Après Souppes, la route continue à serpenter vers le nord, le long du Loing. Par endroits, la chaussée est couverte de mini-lacs. Quelques détours plus loin, un pont enjambe le cours d’eau. Par-dessus les balustrades, un torrent boueux et le canal qui dégueule dans la rivière juste à côté. En arrière-plan, dans la grisaille et sous la pluie, émergent les cheminées des anciennes usines Thomson. Au plus fort des Trente Glorieuses, quelque 6 000 personnes travaillaient là.
«C'était l'époque du tube cathodique, rembobine Jean-Marie, retraité de la maintenance, 67 ans. On fabriquait des écrans et des cônes de télé.» En claquettes devant sa maison centenaire, il raconte avoir emménagé il y a 41 ans, après son mariage, pour se rapprocher de son lieu de travail. «Ça drainait tout le sud de la Seine-et-Marne. Aujourd'hui, les gens vont bosser à Paris. Mais le coin est très agréable. C'est très verdoyant, il y a plein de promenades à faire.» Sylvie, venue aider son amie Paulette, décrit les bords du canal comme une carte postale : «Ça ressemble à la forêt de Fontainebleau, aux peintres de Barbizon. On avait l'habitude des petites crues, mais rien de grave, une vingtaine de centimètres d'eau dans les maisons au bord de la nationale.» L'endroit, désormais, a pris des airs post-apocalyptiques. Partout, la même scène : des voitures serrées dans les bas-côtés des montées, des badauds en complet imperméable-parapluie qui contemplent, dans un calme remarquable, l'étendue des dégâts. Les jardins sont devenus des étangs, où barbotent chaises-longues, ballons de foot, balançoires.
Philosophe
A Bagneaux-sur-Loing, l'affichette placardée sur la vitrine du salon de coiffure témoigne de la soudaineté de la crue : «En raison des inondations, fermeture exceptionnelle cet après-midi. Toutes nos excuses.» Plus loin, un homme en tenue de plongée multiplie les allers-retours entre sa maison, cernée par les eaux, et la route, demeurée praticable. «J'essaie de sauver ce que je peux, mais c'est mort», lâche-t-il. Dans son jardin, on aperçoit à peine le toit de sa voiture. Dépité, il entreprend de ramasser les débris divers qui flottent à la surface et de les entreposer au sec. Quelques kilomètres plus loin, dans les faubourgs de Nemours, un énorme 4 × 4 parvient à traverser une zone inondée. Le véhicule de la police municipale a plus de difficultés : il doit emprunter le trottoir, au ralenti, pour continuer sa route. Dans le ciel, on aperçoit un hélicoptère de la sécurité civile, qui tournoie sans arrêt depuis 24 heures.

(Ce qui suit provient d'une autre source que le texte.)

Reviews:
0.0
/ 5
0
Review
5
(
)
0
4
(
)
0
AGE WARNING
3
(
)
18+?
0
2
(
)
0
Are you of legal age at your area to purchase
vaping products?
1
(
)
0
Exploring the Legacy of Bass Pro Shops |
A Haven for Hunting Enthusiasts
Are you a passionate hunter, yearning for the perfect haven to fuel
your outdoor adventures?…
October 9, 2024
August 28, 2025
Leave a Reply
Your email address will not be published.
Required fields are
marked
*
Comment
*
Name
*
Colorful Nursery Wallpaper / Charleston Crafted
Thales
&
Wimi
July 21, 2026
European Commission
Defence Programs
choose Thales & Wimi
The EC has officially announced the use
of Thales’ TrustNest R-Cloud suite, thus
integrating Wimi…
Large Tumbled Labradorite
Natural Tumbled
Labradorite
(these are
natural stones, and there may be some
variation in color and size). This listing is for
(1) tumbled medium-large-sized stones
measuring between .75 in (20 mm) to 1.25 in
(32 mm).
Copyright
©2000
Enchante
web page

Dans la salle socioculturelle de Saint-Pierre-lès-Nemours, on continue d'accueillir de nouveaux sinistrés. La logistique est en place, avec sa cantine, ses couchages, sa permanence médicale et même son agent d'assurance qui fait le point sur l'étendue des dégâts. Une vieille dame unijambiste, seule sur un lit de camp, se fait philosophe : «J'avais un dégât des eaux chez moi. Maintenant, le propriétaire va être obligé de réparer.» Elle dit qu'elle n'a pas tout perdu : «Mon seul souvenir, il est à Metz. C'est mon fils.» Autour d'elle, les gens semblent prendre leur mal en patience. En début d'après-midi, la sono laisse échapper ses premières notes de musique, avec Libertine sur Nostalgie. Un homme distribue des jeux de cartes. La première partie de belote peut commencer.

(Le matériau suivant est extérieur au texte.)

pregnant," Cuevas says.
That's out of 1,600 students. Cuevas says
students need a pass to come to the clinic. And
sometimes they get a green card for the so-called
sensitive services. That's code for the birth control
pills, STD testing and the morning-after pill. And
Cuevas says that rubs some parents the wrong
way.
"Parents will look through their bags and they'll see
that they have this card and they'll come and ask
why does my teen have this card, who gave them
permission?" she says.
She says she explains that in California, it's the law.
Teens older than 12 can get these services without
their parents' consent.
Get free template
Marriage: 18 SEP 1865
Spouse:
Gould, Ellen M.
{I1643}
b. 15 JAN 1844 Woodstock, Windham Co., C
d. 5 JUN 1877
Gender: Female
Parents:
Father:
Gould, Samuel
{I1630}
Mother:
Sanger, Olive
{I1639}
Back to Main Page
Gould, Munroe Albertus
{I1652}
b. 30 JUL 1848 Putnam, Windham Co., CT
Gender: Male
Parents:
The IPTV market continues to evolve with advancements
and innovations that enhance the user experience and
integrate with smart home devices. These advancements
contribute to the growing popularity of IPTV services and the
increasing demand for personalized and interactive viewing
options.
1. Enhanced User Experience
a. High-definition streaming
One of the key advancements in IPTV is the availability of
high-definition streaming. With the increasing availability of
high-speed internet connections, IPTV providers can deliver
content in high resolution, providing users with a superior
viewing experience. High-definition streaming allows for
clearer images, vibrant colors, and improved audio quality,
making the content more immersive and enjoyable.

(1) Le maire de Souppes-sur-Loing, Pierre Babut, dément catégoriquement que la municipalité ait fait payer les bouteilles d'eau à ses administrés. Il explique en outre que la présence d'animaux a en effet posé un problème un moment dans l'école du Boulay, mais que la situation s'est améliorée quand chiens et chats ont été réorientés vers un chenil.